Last modified: Sunday, January 4, 2009 1:48 AM EST
Area youngsters ages 8-13 competed in the FIRST Lego League robotics competition. The theme of this year’s competition was global warming. Kristin McMillen, above, one of the team leaders, works with students Hayden Noyes, 10, of Norfolk, Grace Remillard, 10, of Bellingham, and Lee Radics, 10, of Norfolk, on troubleshooting the Lego robot. (Staff photos by Mark Stockwell)

Bee-ing innovative pays off

NORFOLK

Eight-year-old Norfolk resident Hayden Noyes thinks he and fellow students just might have a solution to reduce a honey bee problem that has been affecting hives in the area and across the country.

And they can give it to you in a five-minute presentation.

That's the amount of time the team of students from Woodside Montessori Academy in Millis, ages 8 to 13, had to make their case to judges as part of the FIRST (For Inspiration and Recognition of Science and Technology) Lego League robotics competition.

The competition is a global one created to get kids ages 9 to 14 excited about science and technology.

It was the school's first year entering the competition, which started at the Blackstone Valley Technical High School in late November.

The Woodside team, called the Lego Eaters, won first place for innovative presentation and placed 12th out of 64 teams to advance to the state competition on Dec. 20, where they won two awards: first place for innovative solution and a trophy for "most reliable robot," said a very proud Kathleen Gasbarro, head of the school.

Started in 1989, each annual challenge has a theme and different tasks to fulfill: Build an autonomous robot that will, in 2 minutes and 30 seconds, complete programmed missions; analyze, research and invent a solution for a given challenge; and create a clever presentation for a panel of judges.

This year's theme was climate connections. Essentially, it involved taking the theme of global climate change and applying it to happenings in the students' communities, Woodside teacher Kristin McMillen explained.

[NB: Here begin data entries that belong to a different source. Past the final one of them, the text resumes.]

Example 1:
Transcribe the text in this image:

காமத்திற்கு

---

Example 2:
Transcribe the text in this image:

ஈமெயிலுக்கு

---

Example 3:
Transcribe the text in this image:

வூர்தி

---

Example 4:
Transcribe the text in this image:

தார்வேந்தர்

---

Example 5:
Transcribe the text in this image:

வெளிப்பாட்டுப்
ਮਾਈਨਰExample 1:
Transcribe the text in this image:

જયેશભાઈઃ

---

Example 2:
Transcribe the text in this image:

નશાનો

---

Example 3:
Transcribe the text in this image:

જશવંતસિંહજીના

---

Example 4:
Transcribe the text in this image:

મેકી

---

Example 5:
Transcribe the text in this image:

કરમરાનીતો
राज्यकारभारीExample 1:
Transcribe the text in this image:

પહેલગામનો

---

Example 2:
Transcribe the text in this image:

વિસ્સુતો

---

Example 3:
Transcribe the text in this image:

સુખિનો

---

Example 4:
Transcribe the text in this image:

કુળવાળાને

The team's idea for the local connection was hatched through Gasbarro, the head of the Woodside School, who is also a recreational beekeeper. She served as a coach for the FIRST team along with McMillen and Noyes's mother, Diane Marguerite.

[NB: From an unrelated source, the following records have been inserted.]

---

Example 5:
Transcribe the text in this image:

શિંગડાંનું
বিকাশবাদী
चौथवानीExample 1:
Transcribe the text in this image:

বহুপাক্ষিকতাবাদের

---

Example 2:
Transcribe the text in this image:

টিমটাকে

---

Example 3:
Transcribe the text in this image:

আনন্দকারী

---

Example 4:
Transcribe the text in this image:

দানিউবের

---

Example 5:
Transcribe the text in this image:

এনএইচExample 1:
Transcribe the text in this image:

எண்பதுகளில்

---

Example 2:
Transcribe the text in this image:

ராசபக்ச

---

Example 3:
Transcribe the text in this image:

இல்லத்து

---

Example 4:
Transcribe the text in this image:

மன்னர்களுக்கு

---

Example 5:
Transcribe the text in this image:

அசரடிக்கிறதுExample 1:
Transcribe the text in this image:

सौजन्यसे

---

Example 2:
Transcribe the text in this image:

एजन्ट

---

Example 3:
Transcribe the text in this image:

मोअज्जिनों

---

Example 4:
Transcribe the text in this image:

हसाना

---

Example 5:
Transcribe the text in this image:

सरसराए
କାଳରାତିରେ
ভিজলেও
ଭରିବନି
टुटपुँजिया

It was during the winter of 2006-07 that some beekeepers began to report unusually high hive losses, ranging from 30 to 90 percent, according to the federal Environmental Protection Agency.

There was a sudden loss of a colony's worker bee population with very few bees found near the hive. Without worker bees, the hive cannot sustain itself and will eventually die.

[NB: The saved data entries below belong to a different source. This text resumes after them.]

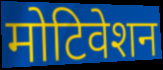
मोटिवेशनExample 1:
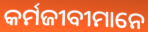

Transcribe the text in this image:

କର୍ମଜୀବୀମାନେ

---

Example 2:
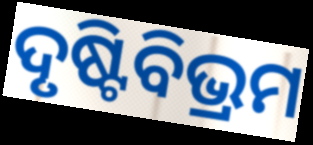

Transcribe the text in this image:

ଦୃଷ୍ଟିବିଭ୍ରମ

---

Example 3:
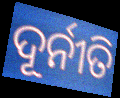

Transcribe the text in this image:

ଦୂର୍ନୀତି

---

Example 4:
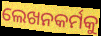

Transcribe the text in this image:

ଲେଖନକର୍ମକୁ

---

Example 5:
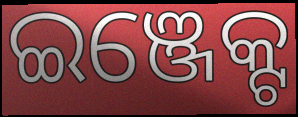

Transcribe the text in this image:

ଇଞ୍ଜେକ୍ଟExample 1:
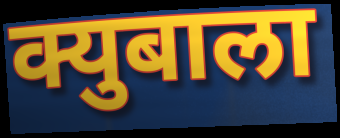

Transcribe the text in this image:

क्युबाला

The phenomenon does not just affect honey production. Honey bees are essential for crop production, responsible for pollinating more than 90 commercial crops, or about one-third of the human diet, according to the EPA.

The Woodside team worked off one of the theories behind the dilemma, researching the connection between an increase in varroa mites to hive collapses and to global warming.

"The theory is that global warming is causing these tiny mites to go farther into the north," McMillen said.

"Everybody did everything," from research to building, said Noyes, a third-grader. "We rotated through the jobs."

Part of the project involved a visit to Gasbarro's hives this fall, when the bees were calmer.

Noyes explained that the mites carry viruses that can infect and kill the bees. So, the team's solution was installing a brush sprinkled with powdered sugar at the front of the hive where the bees enter.

Not only might the bristles brush off the mites, but the sugar encourages bees to groom each other and causes the mites to fall off and die. Some beekeepers are already sprinkling their hives with the powdered sugar, McMillen said.

Noyes noted that formic acid is also used to treat mites, "but they can only use it at certain temperatures."

As part of the project, the students made a presentation to two members of the Norfolk County Beekeepers Association, including Howard Crawford of Franklin, who lost 12 hives last winter and three so far this year.

He said the presentation by the students was good and something he might be willing to try.

"You have to try something," Crawford said.

Meanwhile, the students - Lee Radics of Norfolk, Grace Remillard and Christopher Annantuonio of Bellingham, Kira Schwartz of Medway, Max Arnone of Sherborn, Guru Prakash Singh Khalsa of Millis and Rigel Johansonjancovic of Medfield, as well as Noyes - also were setting up the board and programming a robot to complete the tasks to take on other aspects under the theme of climate change.

Their robot is built from a package that includes motors and sensors. Legos are used in the construction of the elements on the board, like a house or flood water levees, as well as for the arms or attachments to the robot used in completing a task, McMillen explained.

For example, one mission is to program the robot so that it will close and latch a window on a house, illustrating the need to save energy. Another activity is elevating a house to protect it from flood waters and moving the levees to block the water flow. The robot has to be equipped with the appropriate Lego attachments so that it will accomplish each mission.

"I ended up programming the robot the most," Noyes said.

The eight-member team and coaches worked on the robotics in his family's Norfolk basement.

Under the rules of the competition, the harder the challenge, the more points amassed.

"It's pretty easy," he said. "You just have to figure out what and how to get the robot to do it."